━━━━━ DATA SECTION ━━━━━

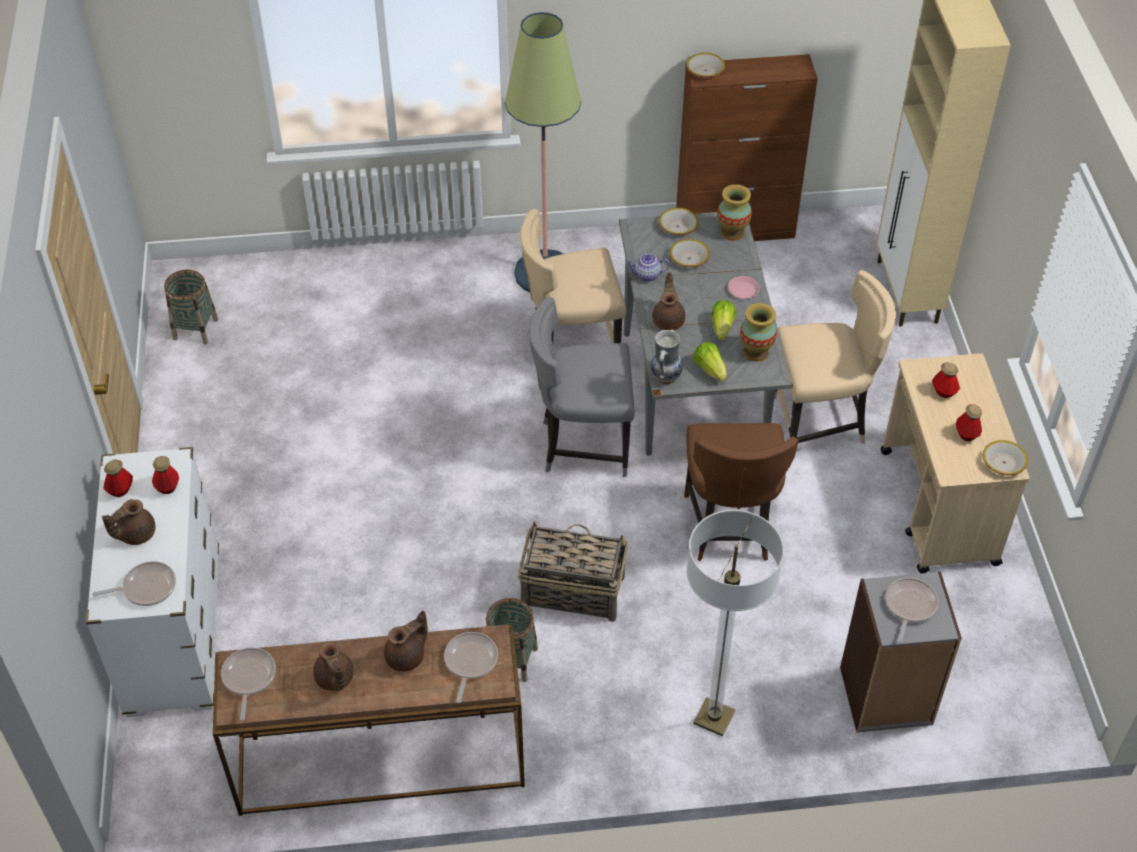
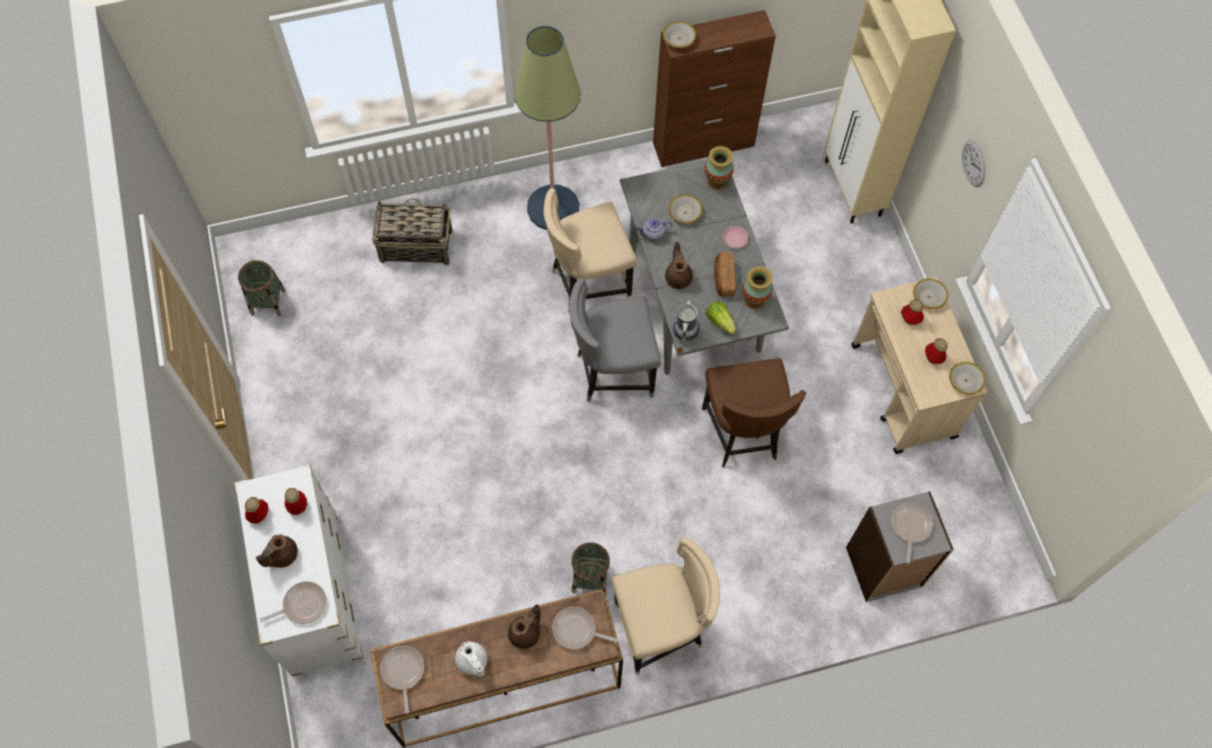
camera: 10 degrees left, 15 degrees up
brown teapot [313,642,354,691] -> white teapot [455,641,487,677]
frying pan [444,632,498,703] -> frying pan turned 75 degrees counterclockwise [552,607,618,650]
basket [518,521,628,622] -> basket moved to [372,198,452,265]
bowl [659,208,698,235] -> bowl moved to [913,278,948,309]
floor lamp [687,510,784,736] -> none
lettuce [711,300,737,340] -> bread [714,252,736,297]
beige chair [774,270,896,444] -> beige chair moved to [611,537,720,675]
none -> wall clock [962,140,985,187]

━━━━━

== WHAT THE TASK REQUIRES ==
Output the entries verbatim but drop the images.

== REPLY TO THE EXERCISE ==
camera: 10 degrees left, 15 degrees up
brown teapot [313,642,354,691] -> white teapot [455,641,487,677]
frying pan [444,632,498,703] -> frying pan turned 75 degrees counterclockwise [552,607,618,650]
basket [518,521,628,622] -> basket moved to [372,198,452,265]
bowl [659,208,698,235] -> bowl moved to [913,278,948,309]
floor lamp [687,510,784,736] -> none
lettuce [711,300,737,340] -> bread [714,252,736,297]
beige chair [774,270,896,444] -> beige chair moved to [611,537,720,675]
none -> wall clock [962,140,985,187]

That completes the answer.